COSENZA Un sit-in di solidarietà, per il lavoro fatto dal personale medico e paramedico nelle ultime settimane. Con questo intento si sono ritrovati dinnanzi all’ingresso del pronto soccorso di Cosenza una delegazione del consiglio comunale che venerdì tornerà a riunirsi e discuterà proprio dell’emergenza covid in città. Sono vive nella mente di tutti le immagini delle ambulanze in coda per spostare i pazienti dell’ospedale e creare nuovi posti letto per i contagiati dal coronavirus. «Le tante ambulanze con dentro malati di Covid non potevano farci rimanere indifferenti -ha spiegato il capogruppo del Pd, Damiano Covelli-. Con la speranza che prima possibile si possa sconfiggere questo virus non possiamo che manifestare tutta la nostra vicinanza». Un plauso bipartisan dalla maggioranza alla minoranza e un monito a non abbassare la guardia. «Siamo qui a dire grazie agli operatori sanitari che con grande spirito di sacrificio fanno il massimo per salvare più vite possibili -dichiara Andrea Falbo-. Dobbiamo chiedere con forza di assumere e aprire centri Covid e curare quante più persone possibili». Un appello a cui si aggiunge anche quello della consigliera Bianca Rende. «Siamo uniti nella difesa della salute dei nostri cittadini per stare vicino a chi difende questo diritto in ospedale per sollecitare maggiore investimento per medicina territoriale e di base che potrebbe alleggerire quando succede in pronto soccorso.
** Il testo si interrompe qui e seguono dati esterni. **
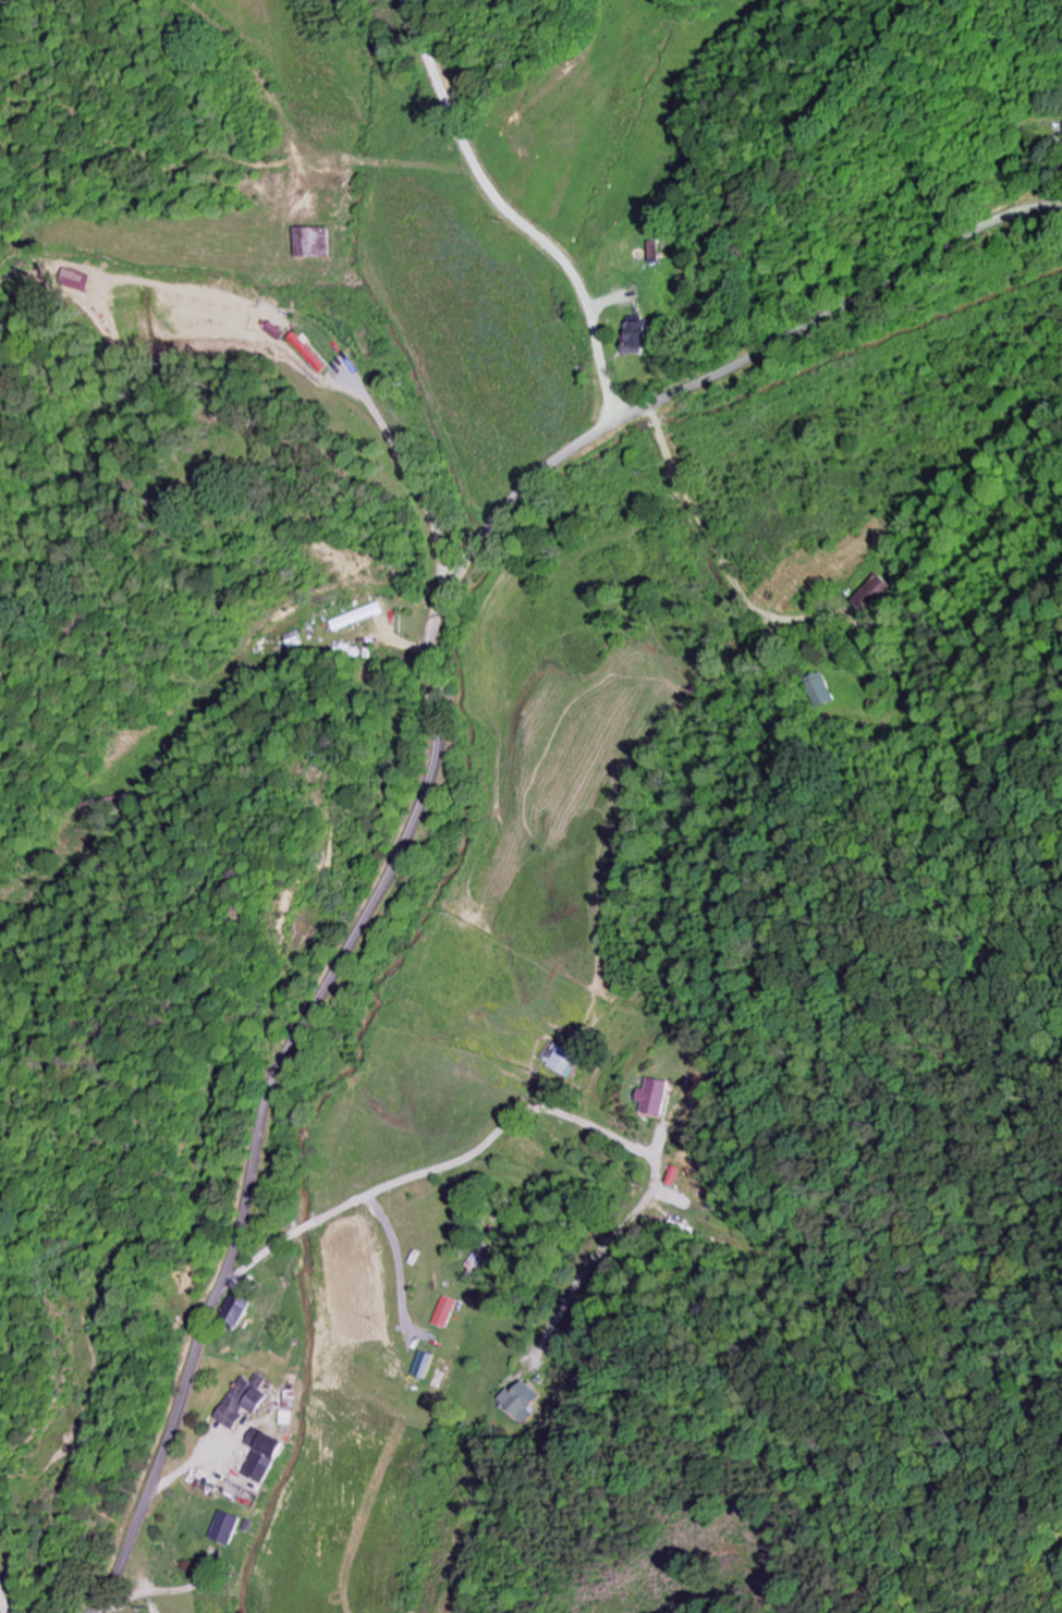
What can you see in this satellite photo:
road: (501, 224)
building: (316, 242)
building: (659, 251)
building: (275, 330)
building: (644, 336)
building: (309, 352)
building: (874, 594)
building: (360, 616)
building: (815, 690)
road: (438, 768)
building: (564, 1061)
building: (658, 1096)
building: (470, 1266)
building: (242, 1309)
building: (441, 1312)
building: (248, 1400)
building: (518, 1400)
building: (290, 1417)
building: (262, 1461)
building: (229, 1527)
park: (6, 1593)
Speranza verifichi come vengono spesi i soldi – dichiara la consigliera -. Non sono stati creati nuovi posti letto ma solo riconversioni già esistenti stiamo limitando il diritto alla salute dei pazienti non Covid». Al sit-in di solidarietà erano presenti anche i consiglieri Giuseppe d’Ippolito, Annalisa Apicella e Maria Luisa Arsì.